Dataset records
* * * * *

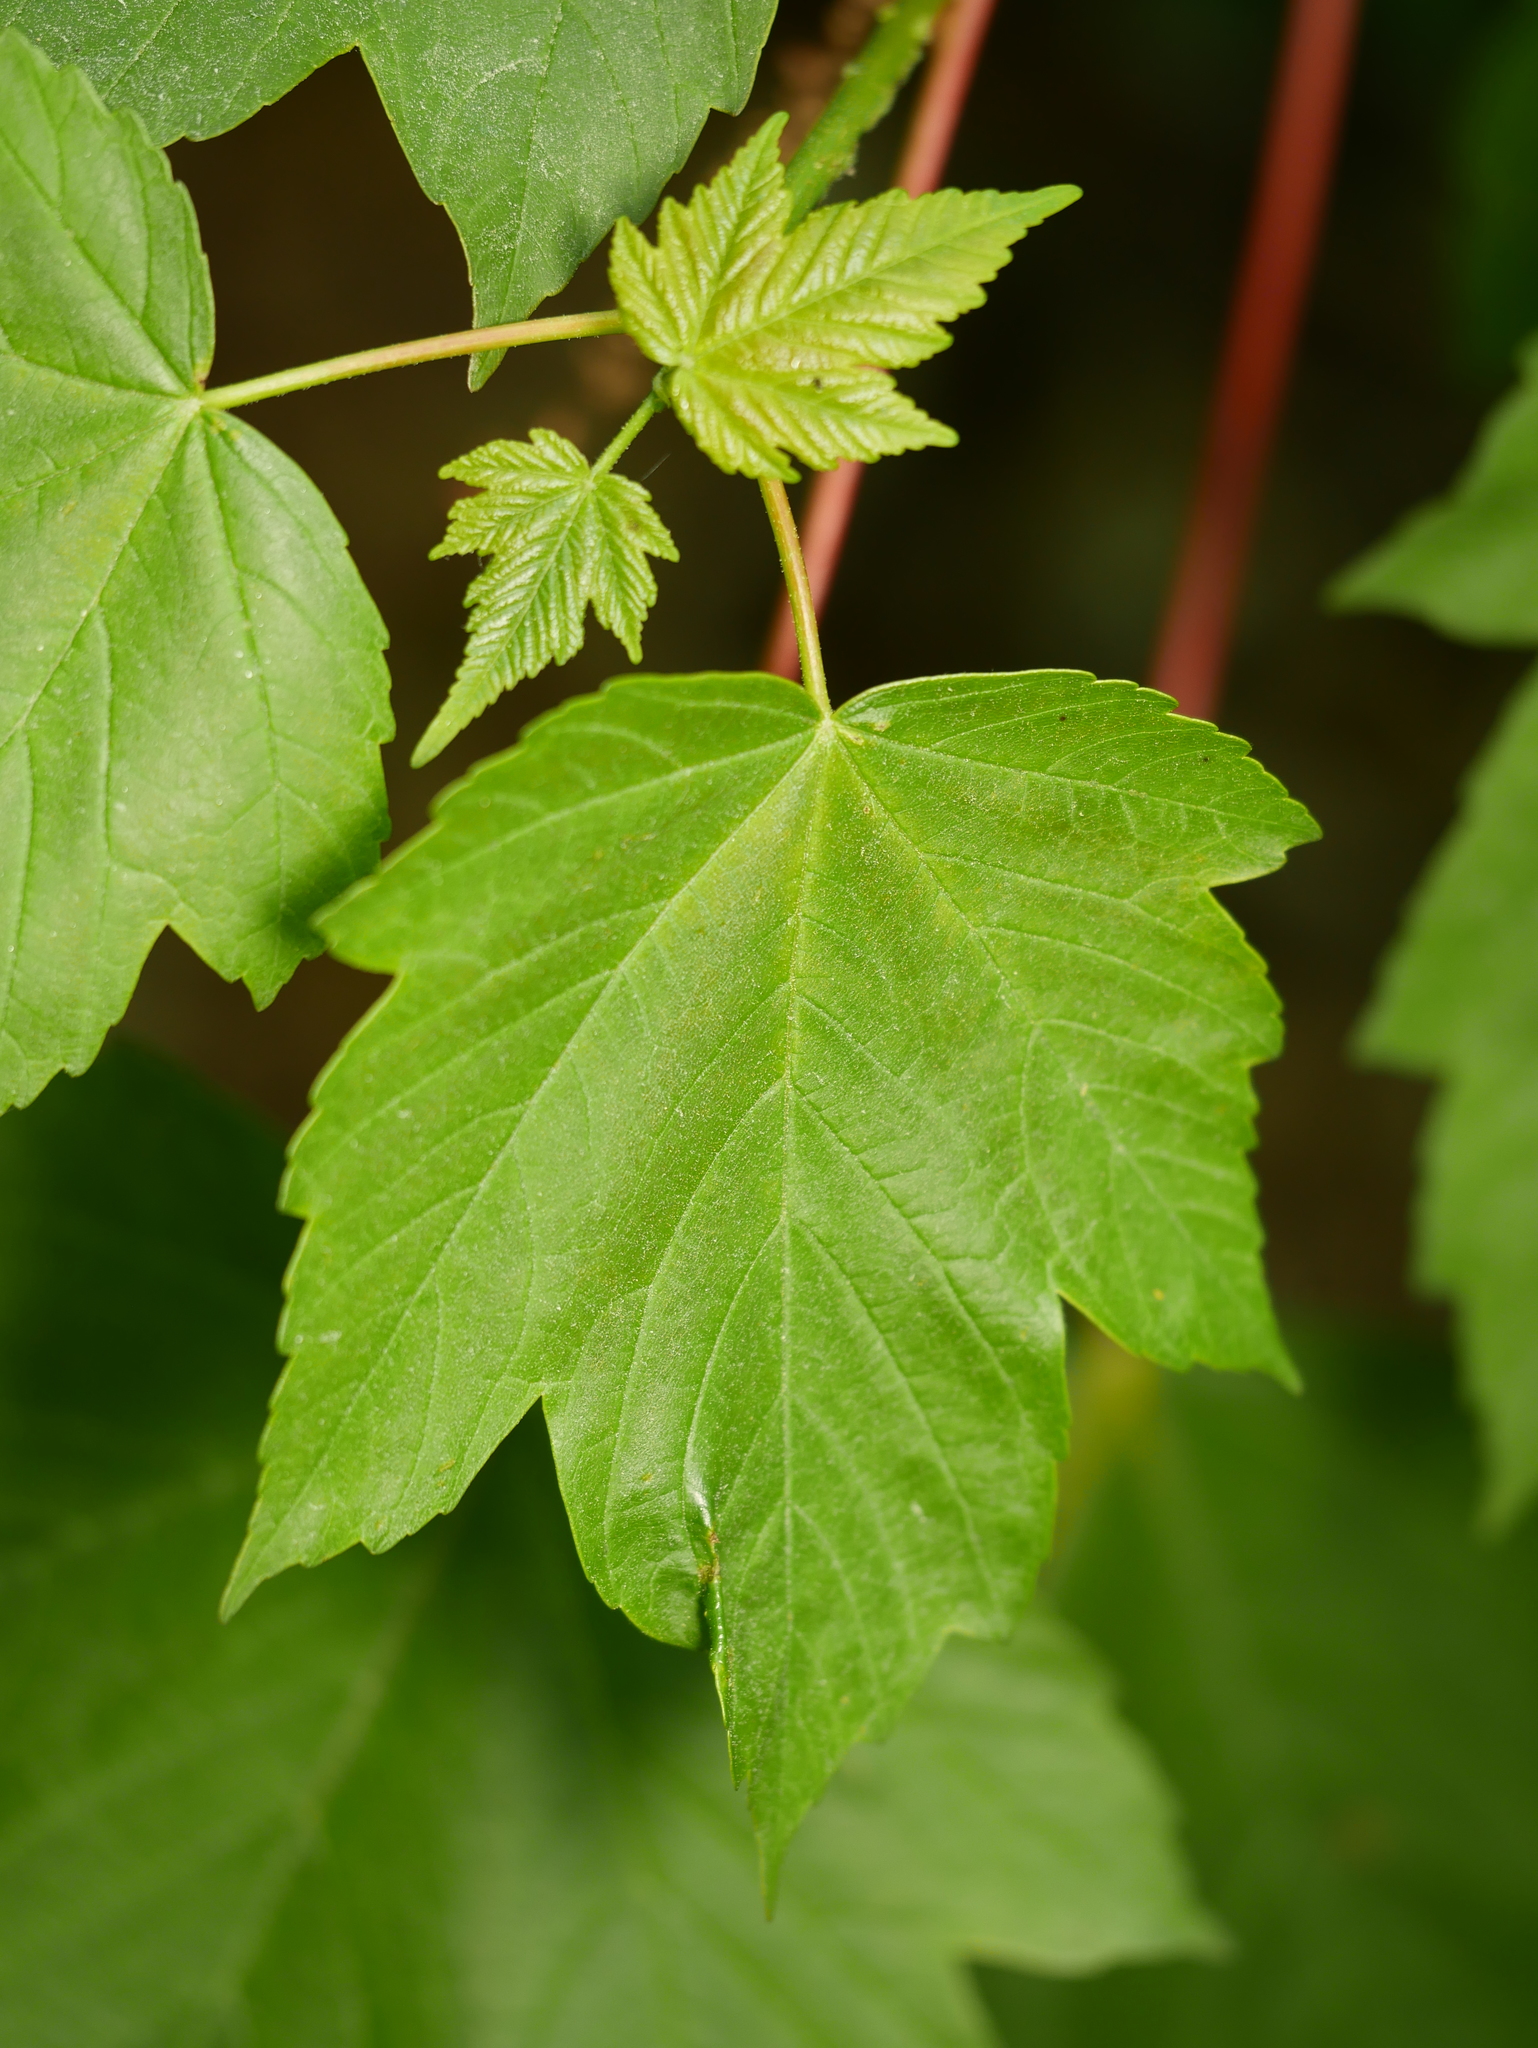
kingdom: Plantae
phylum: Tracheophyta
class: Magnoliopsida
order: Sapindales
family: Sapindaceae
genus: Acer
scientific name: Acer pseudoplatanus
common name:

* * * * *

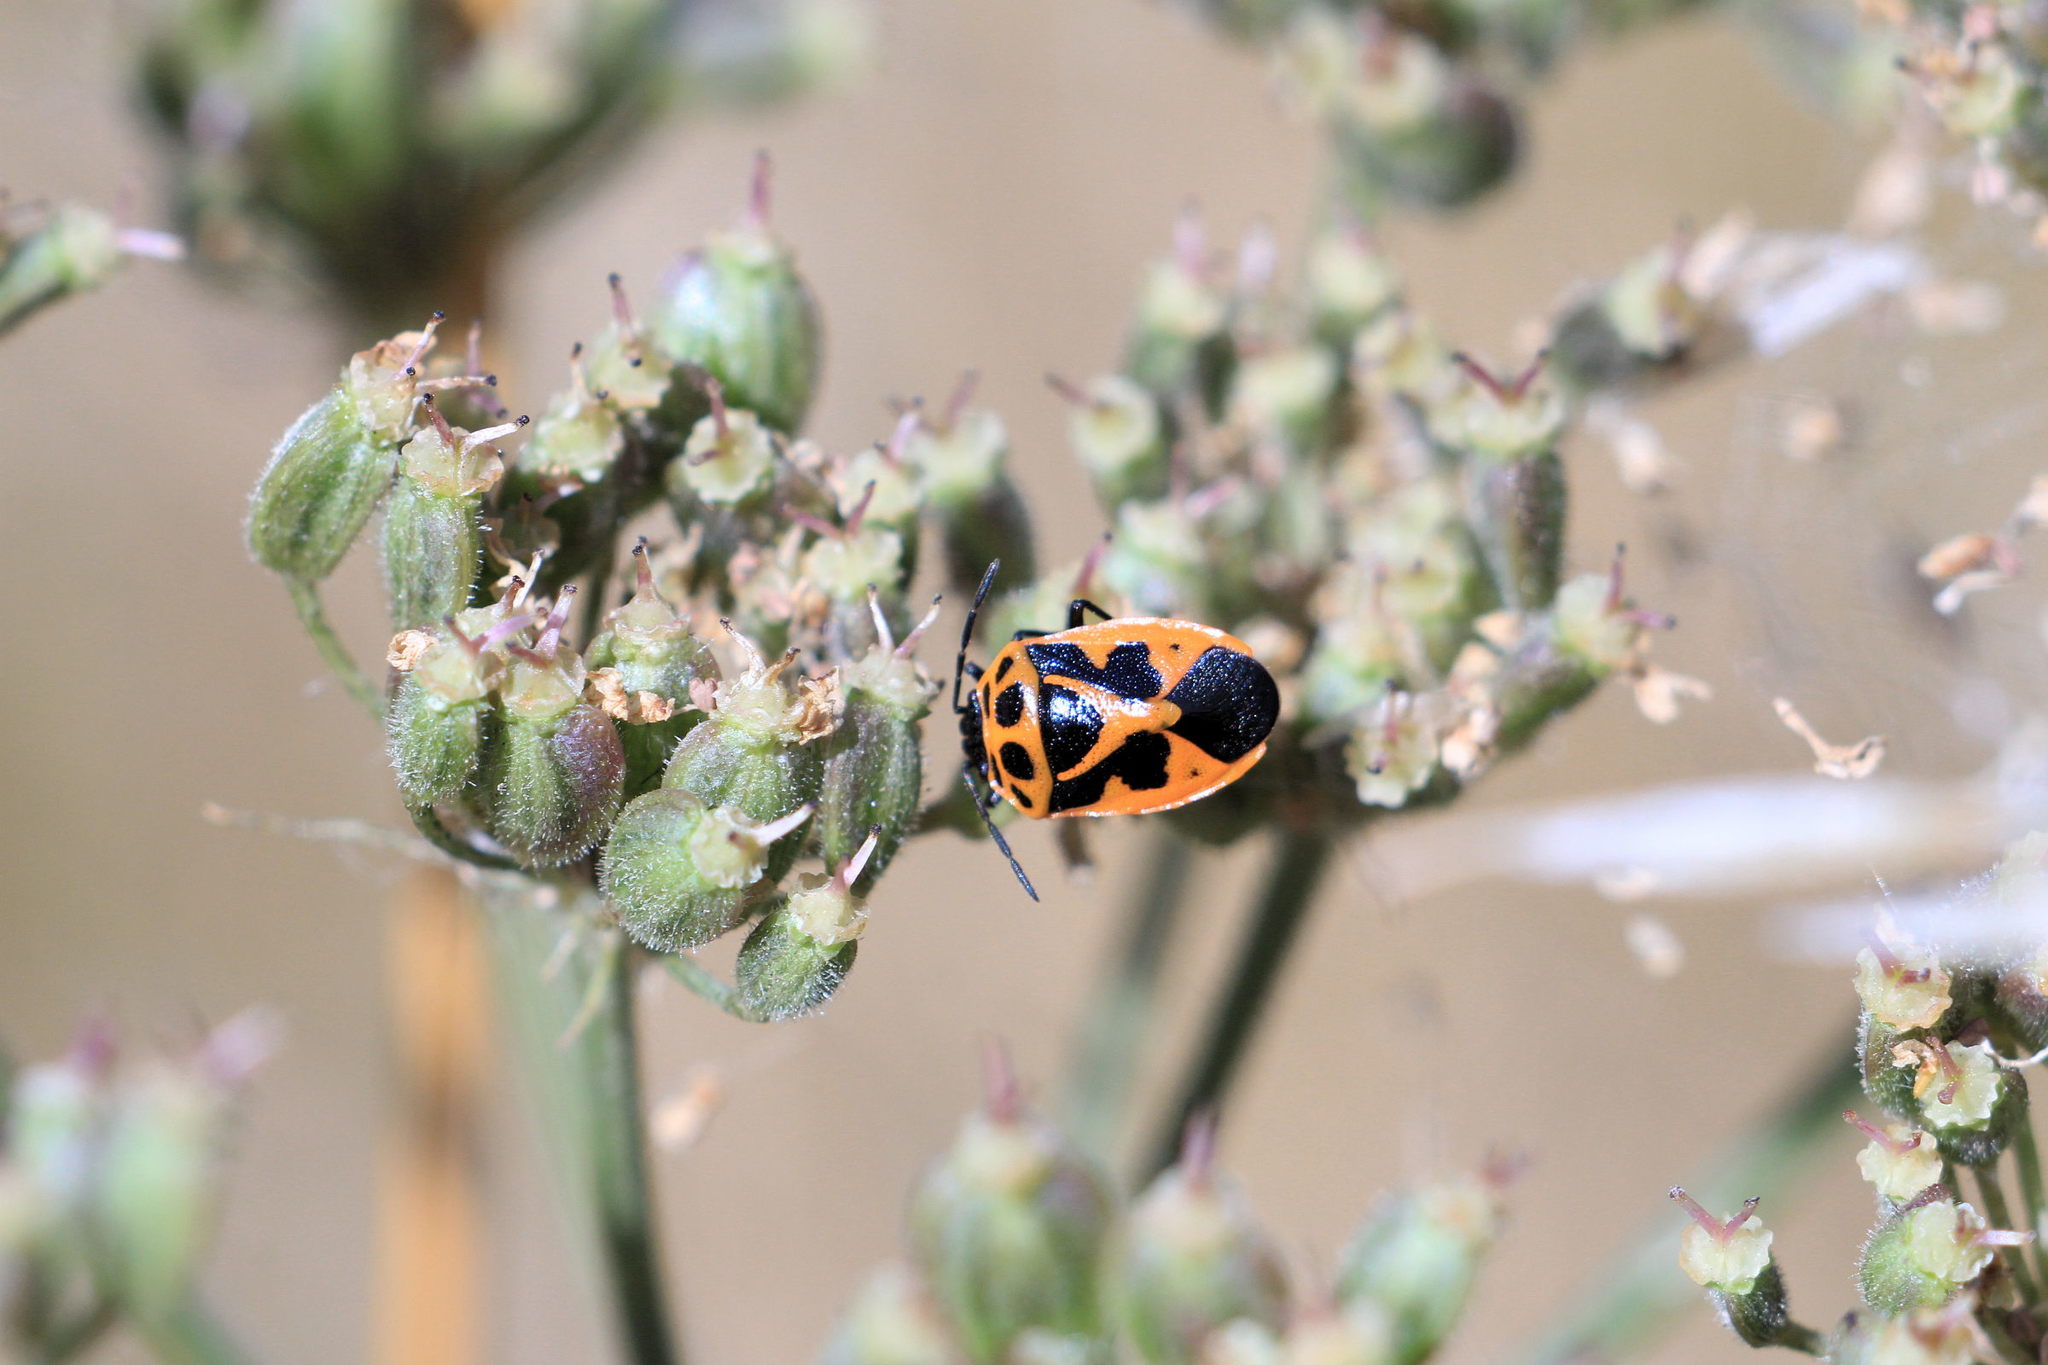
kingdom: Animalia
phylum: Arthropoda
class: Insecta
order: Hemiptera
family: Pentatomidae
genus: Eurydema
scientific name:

* * * * *

Given task: Retype, character for character, the lines in the records above from the one containing "kingdom: Plantae" through the one containing "scientific name: Acer pseudoplatanus".

Written response:
kingdom: Plantae
phylum: Tracheophyta
class: Magnoliopsida
order: Sapindales
family: Sapindaceae
genus: Acer
scientific name: Acer pseudoplatanus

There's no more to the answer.